→ WHAT THE TASK REQUIRES:
Restate the records below word for word, leaving nothing out.
══════════
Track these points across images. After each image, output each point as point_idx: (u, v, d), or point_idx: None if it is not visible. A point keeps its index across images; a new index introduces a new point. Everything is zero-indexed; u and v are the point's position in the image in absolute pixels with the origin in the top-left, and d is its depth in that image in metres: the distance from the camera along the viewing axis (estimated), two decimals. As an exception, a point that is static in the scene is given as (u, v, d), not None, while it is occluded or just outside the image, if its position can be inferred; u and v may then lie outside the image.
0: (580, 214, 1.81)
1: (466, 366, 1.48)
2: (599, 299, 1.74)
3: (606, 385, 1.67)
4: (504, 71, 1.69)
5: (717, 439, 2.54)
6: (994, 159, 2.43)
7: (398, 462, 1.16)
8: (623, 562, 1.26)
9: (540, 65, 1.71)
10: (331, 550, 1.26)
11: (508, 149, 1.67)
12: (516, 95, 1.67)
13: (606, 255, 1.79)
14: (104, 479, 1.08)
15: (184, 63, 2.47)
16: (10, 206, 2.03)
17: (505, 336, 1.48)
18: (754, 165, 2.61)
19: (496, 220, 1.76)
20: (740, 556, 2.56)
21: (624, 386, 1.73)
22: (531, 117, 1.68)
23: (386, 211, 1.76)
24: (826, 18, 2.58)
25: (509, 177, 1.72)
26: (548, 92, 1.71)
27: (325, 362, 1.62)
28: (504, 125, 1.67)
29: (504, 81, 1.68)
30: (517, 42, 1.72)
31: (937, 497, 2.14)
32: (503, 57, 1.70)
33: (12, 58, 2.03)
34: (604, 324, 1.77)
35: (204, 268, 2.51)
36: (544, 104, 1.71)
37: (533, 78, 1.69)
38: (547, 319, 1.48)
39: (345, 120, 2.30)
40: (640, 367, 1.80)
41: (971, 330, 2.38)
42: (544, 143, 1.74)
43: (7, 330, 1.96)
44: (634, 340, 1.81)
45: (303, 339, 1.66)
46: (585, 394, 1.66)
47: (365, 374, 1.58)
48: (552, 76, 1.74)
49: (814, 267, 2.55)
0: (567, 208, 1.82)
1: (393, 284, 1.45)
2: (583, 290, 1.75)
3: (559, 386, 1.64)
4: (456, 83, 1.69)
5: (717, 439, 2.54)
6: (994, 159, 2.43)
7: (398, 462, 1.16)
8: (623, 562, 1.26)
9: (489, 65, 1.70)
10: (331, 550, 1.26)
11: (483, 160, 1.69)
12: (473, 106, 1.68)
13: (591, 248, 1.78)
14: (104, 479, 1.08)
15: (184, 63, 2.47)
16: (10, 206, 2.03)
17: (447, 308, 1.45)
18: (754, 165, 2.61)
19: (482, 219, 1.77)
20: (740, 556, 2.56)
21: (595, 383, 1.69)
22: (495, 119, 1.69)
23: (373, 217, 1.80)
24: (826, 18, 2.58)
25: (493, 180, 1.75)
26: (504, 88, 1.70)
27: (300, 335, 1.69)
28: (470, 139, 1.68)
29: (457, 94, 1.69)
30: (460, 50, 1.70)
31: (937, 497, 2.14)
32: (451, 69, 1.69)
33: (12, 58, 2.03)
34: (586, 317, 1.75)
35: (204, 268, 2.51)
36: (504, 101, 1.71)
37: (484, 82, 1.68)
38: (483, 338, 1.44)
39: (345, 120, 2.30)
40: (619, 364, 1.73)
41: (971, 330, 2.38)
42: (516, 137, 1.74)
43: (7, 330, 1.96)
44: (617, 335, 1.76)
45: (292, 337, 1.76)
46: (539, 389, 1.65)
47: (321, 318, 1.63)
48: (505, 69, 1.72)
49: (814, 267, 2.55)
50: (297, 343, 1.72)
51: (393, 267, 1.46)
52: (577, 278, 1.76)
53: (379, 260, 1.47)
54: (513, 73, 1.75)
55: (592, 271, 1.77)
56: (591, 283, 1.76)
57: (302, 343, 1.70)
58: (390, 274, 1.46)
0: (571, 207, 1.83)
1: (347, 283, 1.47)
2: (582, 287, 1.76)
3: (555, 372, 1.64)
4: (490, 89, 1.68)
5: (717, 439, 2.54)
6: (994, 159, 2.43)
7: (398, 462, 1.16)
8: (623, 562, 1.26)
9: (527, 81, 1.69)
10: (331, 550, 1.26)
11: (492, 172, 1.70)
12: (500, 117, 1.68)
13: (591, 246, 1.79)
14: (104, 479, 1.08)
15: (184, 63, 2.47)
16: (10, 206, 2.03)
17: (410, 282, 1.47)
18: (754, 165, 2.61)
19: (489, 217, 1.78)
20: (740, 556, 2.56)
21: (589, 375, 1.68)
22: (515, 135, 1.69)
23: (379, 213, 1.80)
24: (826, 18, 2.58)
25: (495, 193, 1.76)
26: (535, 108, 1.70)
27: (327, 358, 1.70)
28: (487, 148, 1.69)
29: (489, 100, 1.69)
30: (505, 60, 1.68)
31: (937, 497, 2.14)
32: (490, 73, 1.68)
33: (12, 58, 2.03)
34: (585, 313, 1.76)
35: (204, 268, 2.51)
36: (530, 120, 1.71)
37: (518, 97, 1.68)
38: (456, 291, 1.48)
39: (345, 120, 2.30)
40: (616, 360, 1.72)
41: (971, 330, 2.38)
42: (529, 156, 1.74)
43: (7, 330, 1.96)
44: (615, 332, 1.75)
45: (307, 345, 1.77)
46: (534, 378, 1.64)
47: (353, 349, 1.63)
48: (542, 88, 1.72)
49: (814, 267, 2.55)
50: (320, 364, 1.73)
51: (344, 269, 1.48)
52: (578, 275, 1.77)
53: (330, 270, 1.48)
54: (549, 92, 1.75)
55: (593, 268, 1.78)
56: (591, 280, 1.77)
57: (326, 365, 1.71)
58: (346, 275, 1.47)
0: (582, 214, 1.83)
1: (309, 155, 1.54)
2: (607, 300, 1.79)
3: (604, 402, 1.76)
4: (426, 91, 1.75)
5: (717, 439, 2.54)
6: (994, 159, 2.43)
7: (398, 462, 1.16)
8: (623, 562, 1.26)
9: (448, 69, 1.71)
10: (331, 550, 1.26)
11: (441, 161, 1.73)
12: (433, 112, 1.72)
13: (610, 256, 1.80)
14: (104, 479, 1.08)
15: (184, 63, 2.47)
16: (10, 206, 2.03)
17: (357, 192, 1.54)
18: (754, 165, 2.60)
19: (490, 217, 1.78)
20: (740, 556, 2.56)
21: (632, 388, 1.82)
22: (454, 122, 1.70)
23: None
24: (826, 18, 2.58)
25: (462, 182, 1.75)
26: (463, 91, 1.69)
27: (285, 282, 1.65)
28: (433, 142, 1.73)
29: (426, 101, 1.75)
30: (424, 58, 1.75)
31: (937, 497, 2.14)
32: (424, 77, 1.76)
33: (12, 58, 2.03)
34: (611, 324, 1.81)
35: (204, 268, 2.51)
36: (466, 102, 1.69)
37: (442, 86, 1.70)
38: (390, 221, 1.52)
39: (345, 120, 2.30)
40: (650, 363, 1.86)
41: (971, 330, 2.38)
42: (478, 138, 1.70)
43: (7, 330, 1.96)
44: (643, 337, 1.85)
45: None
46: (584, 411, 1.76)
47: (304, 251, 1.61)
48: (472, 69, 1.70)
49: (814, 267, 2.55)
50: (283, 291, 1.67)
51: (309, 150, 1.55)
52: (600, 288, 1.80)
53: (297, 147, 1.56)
══════════
→ THE ANSWER:
Track these points across images. After each image, output each point as point_idx: (u, v, d), or point_idx: None if it is not visible. A point keeps its index across images; a new index introduces a new point. Everything is zero-indexed; u and v are the point's position in the image in absolute pixels with the origin in the top-left, and d is its depth in that image in metres: the distance from the camera along the viewing axis (estimated), two decimals. As an exception, a point that is static in the scene is given as (u, v, d), not None, while it is occluded or just outside the image, if its position can be inferred; u and v may then lie outside the image.
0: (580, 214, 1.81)
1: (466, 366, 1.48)
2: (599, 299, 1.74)
3: (606, 385, 1.67)
4: (504, 71, 1.69)
5: (717, 439, 2.54)
6: (994, 159, 2.43)
7: (398, 462, 1.16)
8: (623, 562, 1.26)
9: (540, 65, 1.71)
10: (331, 550, 1.26)
11: (508, 149, 1.67)
12: (516, 95, 1.67)
13: (606, 255, 1.79)
14: (104, 479, 1.08)
15: (184, 63, 2.47)
16: (10, 206, 2.03)
17: (505, 336, 1.48)
18: (754, 165, 2.61)
19: (496, 220, 1.76)
20: (740, 556, 2.56)
21: (624, 386, 1.73)
22: (531, 117, 1.68)
23: (386, 211, 1.76)
24: (826, 18, 2.58)
25: (509, 177, 1.72)
26: (548, 92, 1.71)
27: (325, 362, 1.62)
28: (504, 125, 1.67)
29: (504, 81, 1.68)
30: (517, 42, 1.72)
31: (937, 497, 2.14)
32: (503, 57, 1.70)
33: (12, 58, 2.03)
34: (604, 324, 1.77)
35: (204, 268, 2.51)
36: (544, 104, 1.71)
37: (533, 78, 1.69)
38: (547, 319, 1.48)
39: (345, 120, 2.30)
40: (640, 367, 1.80)
41: (971, 330, 2.38)
42: (544, 143, 1.74)
43: (7, 330, 1.96)
44: (634, 340, 1.81)
45: (303, 339, 1.66)
46: (585, 394, 1.66)
47: (365, 374, 1.58)
48: (552, 76, 1.74)
49: (814, 267, 2.55)
0: (567, 208, 1.82)
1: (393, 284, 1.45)
2: (583, 290, 1.75)
3: (559, 386, 1.64)
4: (456, 83, 1.69)
5: (717, 439, 2.54)
6: (994, 159, 2.43)
7: (398, 462, 1.16)
8: (623, 562, 1.26)
9: (489, 65, 1.70)
10: (331, 550, 1.26)
11: (483, 160, 1.69)
12: (473, 106, 1.68)
13: (591, 248, 1.78)
14: (104, 479, 1.08)
15: (184, 63, 2.47)
16: (10, 206, 2.03)
17: (447, 308, 1.45)
18: (754, 165, 2.61)
19: (482, 219, 1.77)
20: (740, 556, 2.56)
21: (595, 383, 1.69)
22: (495, 119, 1.69)
23: (373, 217, 1.80)
24: (826, 18, 2.58)
25: (493, 180, 1.75)
26: (504, 88, 1.70)
27: (300, 335, 1.69)
28: (470, 139, 1.68)
29: (457, 94, 1.69)
30: (460, 50, 1.70)
31: (937, 497, 2.14)
32: (451, 69, 1.69)
33: (12, 58, 2.03)
34: (586, 317, 1.75)
35: (204, 268, 2.51)
36: (504, 101, 1.71)
37: (484, 82, 1.68)
38: (483, 338, 1.44)
39: (345, 120, 2.30)
40: (619, 364, 1.73)
41: (971, 330, 2.38)
42: (516, 137, 1.74)
43: (7, 330, 1.96)
44: (617, 335, 1.76)
45: (292, 337, 1.76)
46: (539, 389, 1.65)
47: (321, 318, 1.63)
48: (505, 69, 1.72)
49: (814, 267, 2.55)
50: (297, 343, 1.72)
51: (393, 267, 1.46)
52: (577, 278, 1.76)
53: (379, 260, 1.47)
54: (513, 73, 1.75)
55: (592, 271, 1.77)
56: (591, 283, 1.76)
57: (302, 343, 1.70)
58: (390, 274, 1.46)
0: (571, 207, 1.83)
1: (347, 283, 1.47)
2: (582, 287, 1.76)
3: (555, 372, 1.64)
4: (490, 89, 1.68)
5: (717, 439, 2.54)
6: (994, 159, 2.43)
7: (398, 462, 1.16)
8: (623, 562, 1.26)
9: (527, 81, 1.69)
10: (331, 550, 1.26)
11: (492, 172, 1.70)
12: (500, 117, 1.68)
13: (591, 246, 1.79)
14: (104, 479, 1.08)
15: (184, 63, 2.47)
16: (10, 206, 2.03)
17: (410, 282, 1.47)
18: (754, 165, 2.61)
19: (489, 217, 1.78)
20: (740, 556, 2.56)
21: (589, 375, 1.68)
22: (515, 135, 1.69)
23: (379, 213, 1.80)
24: (826, 18, 2.58)
25: (495, 193, 1.76)
26: (535, 108, 1.70)
27: (327, 358, 1.70)
28: (487, 148, 1.69)
29: (489, 100, 1.69)
30: (505, 60, 1.68)
31: (937, 497, 2.14)
32: (490, 73, 1.68)
33: (12, 58, 2.03)
34: (585, 313, 1.76)
35: (204, 268, 2.51)
36: (530, 120, 1.71)
37: (518, 97, 1.68)
38: (456, 291, 1.48)
39: (345, 120, 2.30)
40: (616, 360, 1.72)
41: (971, 330, 2.38)
42: (529, 156, 1.74)
43: (7, 330, 1.96)
44: (615, 332, 1.75)
45: (307, 345, 1.77)
46: (534, 378, 1.64)
47: (353, 349, 1.63)
48: (542, 88, 1.72)
49: (814, 267, 2.55)
50: (320, 364, 1.73)
51: (344, 269, 1.48)
52: (578, 275, 1.77)
53: (330, 270, 1.48)
54: (549, 92, 1.75)
55: (593, 268, 1.78)
56: (591, 280, 1.77)
57: (326, 365, 1.71)
58: (346, 275, 1.47)
0: (582, 214, 1.83)
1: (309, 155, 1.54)
2: (607, 300, 1.79)
3: (604, 402, 1.76)
4: (426, 91, 1.75)
5: (717, 439, 2.54)
6: (994, 159, 2.43)
7: (398, 462, 1.16)
8: (623, 562, 1.26)
9: (448, 69, 1.71)
10: (331, 550, 1.26)
11: (441, 161, 1.73)
12: (433, 112, 1.72)
13: (610, 256, 1.80)
14: (104, 479, 1.08)
15: (184, 63, 2.47)
16: (10, 206, 2.03)
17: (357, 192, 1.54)
18: (754, 165, 2.60)
19: (490, 217, 1.78)
20: (740, 556, 2.56)
21: (632, 388, 1.82)
22: (454, 122, 1.70)
23: None
24: (826, 18, 2.58)
25: (462, 182, 1.75)
26: (463, 91, 1.69)
27: (285, 282, 1.65)
28: (433, 142, 1.73)
29: (426, 101, 1.75)
30: (424, 58, 1.75)
31: (937, 497, 2.14)
32: (424, 77, 1.76)
33: (12, 58, 2.03)
34: (611, 324, 1.81)
35: (204, 268, 2.51)
36: (466, 102, 1.69)
37: (442, 86, 1.70)
38: (390, 221, 1.52)
39: (345, 120, 2.30)
40: (650, 363, 1.86)
41: (971, 330, 2.38)
42: (478, 138, 1.70)
43: (7, 330, 1.96)
44: (643, 337, 1.85)
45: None
46: (584, 411, 1.76)
47: (304, 251, 1.61)
48: (472, 69, 1.70)
49: (814, 267, 2.55)
50: (283, 291, 1.67)
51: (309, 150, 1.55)
52: (600, 288, 1.80)
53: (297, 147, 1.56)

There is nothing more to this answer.